4. Tensor Dimensions
| Tensor | Dimensions / Setting | Description |
|---|---|---|
| left / right | (B, 3, H, W) | RGB polarization image pair, B = 8 |
| disp₁ | (B, 1, H, W) | Pass 1 disparity output |
| pol_feat | (B, 64, H, W) | PolEncoder output (pol_encoder_channels = 64) |
| context₂ | (B, ·, ·, ·) | Standard RAFT, no injection |
| GRU₂ input | 320 = 256 + 64 | cat[motion, context₂, PIW * pol_feat] |
| disp₂ | (B, 1, H, W) | Pass 2 disparity output |
Derivation of GRU₂ input dimension: standard input 256 (motion + context₂) + 64 (pol_feat) = 320.
5. Hyperparameters
| Hyperparameter | Value | Architectural meaning |
|---|---|---|
| Pass 1 iterations | 24 | Pass 1 GRU iterations |
| Pass 2 iterations | 6 | Pass 2 GRU iterations |
| L₁ / L₂ weights | 0.3 / 1.0 | Dual Loss weights |
| Pol pyramid levels / lookup radius | 4 / 4 | Pol Volume setting |
| PIW (pol_inject_warmup) | 5000 | Number of steps to ramp the Pass 2 polarization injection coefficient from 0 to 1 |
| PolEncoder channels | 64 | Number of PolEncoder output channels |
| Pass 2 LR multiplier | 0.5 | Pass 2 LR = 0.5 × base, reduces L2 volatility |
6. Design Decisions and Rationale
| Design | Choice | Rationale |
|---|---|---|
| Injection timing | per-iteration (every GRU iteration) | Polarization participates explicitly in every iteration and is not overwritten after a single early injection |
| Injection form | concat into GRU₂ input | Makes polarization a first-class input rather than a hidden bias on context |
| PolEncoder init | normal init | Avoids the polarization path’s gradient being near zero |
| PolEncoder depth / width | 5 layers / 64ch / residual | Provides ample capacity |
| Polarization projection layers | No context / hidden projection layers | GRU₂ consumes pol_feat directly; projection to context / hidden dimensions is unnecessary |
| Pass 2 LR | 0.5 × base | Reduces Pass 2 loss volatility |
| context₂ / hidden₂ | Standard RAFT (no injection) | Concentrates the polarization path on GRU₂ input, avoiding dispersion and mutual drowning |
Architecture validation design
pol_feat detach ablation
--pol_feat_detachflag: cuts the gradient of pol_feat.- If Pass 1 / Pass 2 output differences disappear after detach, it confirms that the gradient of the polarization branch was being used.

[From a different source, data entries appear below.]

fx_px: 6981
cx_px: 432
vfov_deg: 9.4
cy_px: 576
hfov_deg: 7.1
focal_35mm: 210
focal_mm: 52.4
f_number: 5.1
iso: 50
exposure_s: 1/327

Glass-only tail statistics
- New segmentation-tail statistics:
glass_epe_median,glass_epe_p90,glass_epe_p95. - Recorded per pass:
pass1_glass_epe_p90vspass2_glass_epe_p90.
7. Polarization Injection Points
| Injection point | Location | Form | Control |
|---|---|---|---|
| Pass 1 — Pol Volume | correlation space | V2-C: gradient gating + scheduled residual | Always fully on |
| Pass 2 — GRU₂ input | UpdateBlockWithPolFeat input concatenation | per-iteration first-class: cat[motion, context₂, PIW * pol_feat] | Controlled by PIW (0→1 over 5000 steps) |
The Pass 2 polarization injection point is at the “GRU₂ input (concat, every iteration)”; context₂ / hidden₂ have no polarization injection and remain in standard RAFT form.
8. Highlights
- Polarization becomes a first-class input: pol_feat is concatenated directly into the GRU₂ input (256→320 dim), participating explicitly in every iteration. It is no longer hidden in a context bias, and not overwritten after a single early injection.

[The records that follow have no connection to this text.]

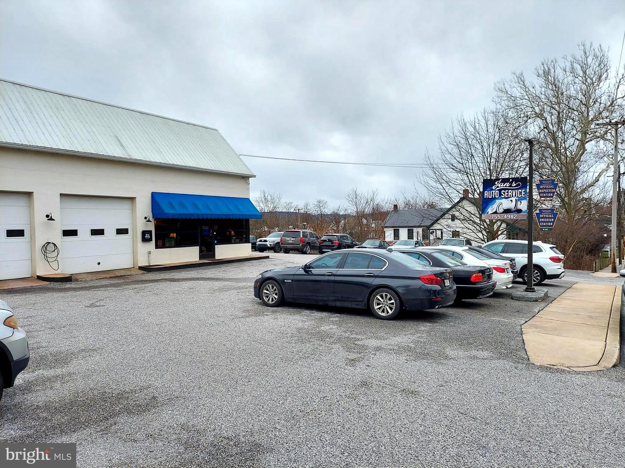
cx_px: 312
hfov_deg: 71.6
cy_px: 234
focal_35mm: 24
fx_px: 433
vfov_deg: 56.8
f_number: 1.8
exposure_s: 1/202
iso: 50
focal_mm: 5.23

- Centralized polarization path: context₂ / hidden₂ return to standard RAFT, and polarization is carried entirely by the GRU₂ input. This avoids dispersing the polarization signal across multiple injection points where they could drown each other out.

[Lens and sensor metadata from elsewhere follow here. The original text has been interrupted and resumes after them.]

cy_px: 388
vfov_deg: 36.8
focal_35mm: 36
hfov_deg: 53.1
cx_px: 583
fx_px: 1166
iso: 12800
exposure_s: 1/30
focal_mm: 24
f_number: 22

- Gradient-healthy PolEncoder: a 5-layer / 64ch / residual / normal-init design provides ample capacity and ensures the polarization path’s gradient is not near zero.
- Verifiable polarization contribution: built-in pol_feat detach ablation and glass-only tail metrics (P90/P95) make “whether the polarization branch is actually being used” a directly observable indicator.